Creating outrage is the singular most effective way to engage others, My Search Engine Optimisation tells me that making negative headlines will capture people’s attention. As soon as you indicate a preference for an idea online the search engine’s algorithms kick in and your feed becomes geared to confirming your biases. More and more extreme views become normalised and you may fail to see why everyone in your out-group cannot see clearly what is happening as the ‘evidence’ is there to see.
“Where is the evidence?” Is the mantra of Rubbish STEM. Teaching students to be sceptical of information and the motivation of those feeding it is essential, Students need to be taught the difference between peer-reviewed research and cranks spouting conspiracy beliefs.
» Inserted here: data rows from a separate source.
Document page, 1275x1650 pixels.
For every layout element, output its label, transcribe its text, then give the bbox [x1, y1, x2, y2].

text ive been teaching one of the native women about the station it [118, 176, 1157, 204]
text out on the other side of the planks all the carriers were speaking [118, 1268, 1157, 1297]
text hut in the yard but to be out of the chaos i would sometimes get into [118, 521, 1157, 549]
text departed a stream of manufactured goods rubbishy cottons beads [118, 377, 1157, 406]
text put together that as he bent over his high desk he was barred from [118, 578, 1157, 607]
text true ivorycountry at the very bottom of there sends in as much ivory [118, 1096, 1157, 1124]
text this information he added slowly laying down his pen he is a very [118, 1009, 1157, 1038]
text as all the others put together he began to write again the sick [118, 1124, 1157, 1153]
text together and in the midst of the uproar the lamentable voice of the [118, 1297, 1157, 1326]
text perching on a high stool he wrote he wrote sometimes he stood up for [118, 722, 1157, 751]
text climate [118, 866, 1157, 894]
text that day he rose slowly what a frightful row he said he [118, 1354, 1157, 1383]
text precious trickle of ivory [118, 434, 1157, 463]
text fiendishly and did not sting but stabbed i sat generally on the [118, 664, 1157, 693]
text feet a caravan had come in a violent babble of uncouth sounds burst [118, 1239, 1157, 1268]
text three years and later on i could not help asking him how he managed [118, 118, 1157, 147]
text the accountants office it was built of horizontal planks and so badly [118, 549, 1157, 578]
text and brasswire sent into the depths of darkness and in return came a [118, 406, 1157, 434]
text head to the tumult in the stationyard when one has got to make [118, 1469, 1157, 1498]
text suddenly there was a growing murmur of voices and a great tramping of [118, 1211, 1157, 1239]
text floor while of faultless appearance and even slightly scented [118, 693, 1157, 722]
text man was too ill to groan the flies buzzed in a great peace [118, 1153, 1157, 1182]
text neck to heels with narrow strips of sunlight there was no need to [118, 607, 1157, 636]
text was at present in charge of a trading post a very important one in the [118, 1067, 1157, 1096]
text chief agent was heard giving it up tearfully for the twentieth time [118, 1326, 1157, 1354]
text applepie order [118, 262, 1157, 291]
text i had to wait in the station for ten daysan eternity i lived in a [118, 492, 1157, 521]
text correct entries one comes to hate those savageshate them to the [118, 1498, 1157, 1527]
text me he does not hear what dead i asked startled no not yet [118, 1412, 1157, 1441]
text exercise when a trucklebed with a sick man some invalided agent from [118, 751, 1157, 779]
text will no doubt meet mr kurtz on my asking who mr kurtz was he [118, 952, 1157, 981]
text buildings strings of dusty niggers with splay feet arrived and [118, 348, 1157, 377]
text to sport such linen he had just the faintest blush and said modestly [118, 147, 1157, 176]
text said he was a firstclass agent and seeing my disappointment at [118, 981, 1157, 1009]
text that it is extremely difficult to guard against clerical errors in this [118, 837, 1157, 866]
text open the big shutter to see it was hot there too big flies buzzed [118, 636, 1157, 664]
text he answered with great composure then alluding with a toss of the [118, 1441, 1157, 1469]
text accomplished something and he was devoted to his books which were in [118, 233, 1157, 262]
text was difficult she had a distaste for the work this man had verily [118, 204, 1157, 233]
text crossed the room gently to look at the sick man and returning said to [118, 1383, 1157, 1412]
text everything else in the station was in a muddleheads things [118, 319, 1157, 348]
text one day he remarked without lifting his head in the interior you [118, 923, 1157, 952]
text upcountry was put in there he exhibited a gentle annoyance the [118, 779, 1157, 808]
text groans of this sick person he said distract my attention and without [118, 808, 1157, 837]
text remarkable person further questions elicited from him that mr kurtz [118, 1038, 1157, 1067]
To know what reliability means and how to find out if something is probably true or not. To understand that science can never prove something is right, only prove it is wrong. To recognise false equivalence, for example when a climate researcher is interviewed alongside someone with a non-evidenced but a very confidently expressed belief.
To engage the disengaged students we need to create intrinsic motivation. Dan Pink broke down intrinsic motivation into three main areas
Mastery – The feeling that you may achieve success
Autonomy – A degree of freedom to choose your path
Purpose – You see the point of what you are doing.
In order to be self – motivated all three of these need to be in place. To my Year 11 students, none of these applied. They saw themselves serving time in a prison sentence, they had to fight not to lose respect and their primary desire was to escape it.
Most of the boys wanted to follow their fathers and be tradesmen, the girl’s beauticians and hairdressers. The science curriculum seemed to them to be completely irrelevant to their futures. Their parents had not needed qualifications and many were far wealthier than me. They had never thought of science as a process rather than, as it had been taught to them, a collection of ‘boring’ abstract facts. By framing science as an evidence-based exploration of understanding they could see that thinking like a scientist would be helpful. A hairdresser could investigate the best hair colouration products, a carpenter the best saw or the best screws. A mechanic constantly uses scientific thinking to diagnose problems. These ideas have to be taught explicitly The value of scientific literacy is to make better decisions based on evidence. When delivered this way science lessons have a clear purpose.
Rubbish STEM projects solve real problems. They are all easy to do, but hard to do well. Everyone can achieve a degree of mastery and there are no limits to the level of understanding you can reach. Google will not help you find a solution and you may discover something no one else knows. There is autonomy in choosing your strategy and ideas. We are for purposeful knowledge but feel that if we trigger curiosity first then knowledge can be gained more effectively. This done carefully is borne out by research, As the activities, all use freely sourced materials they are inclusive and open up opportunities for intergenerational and community projects.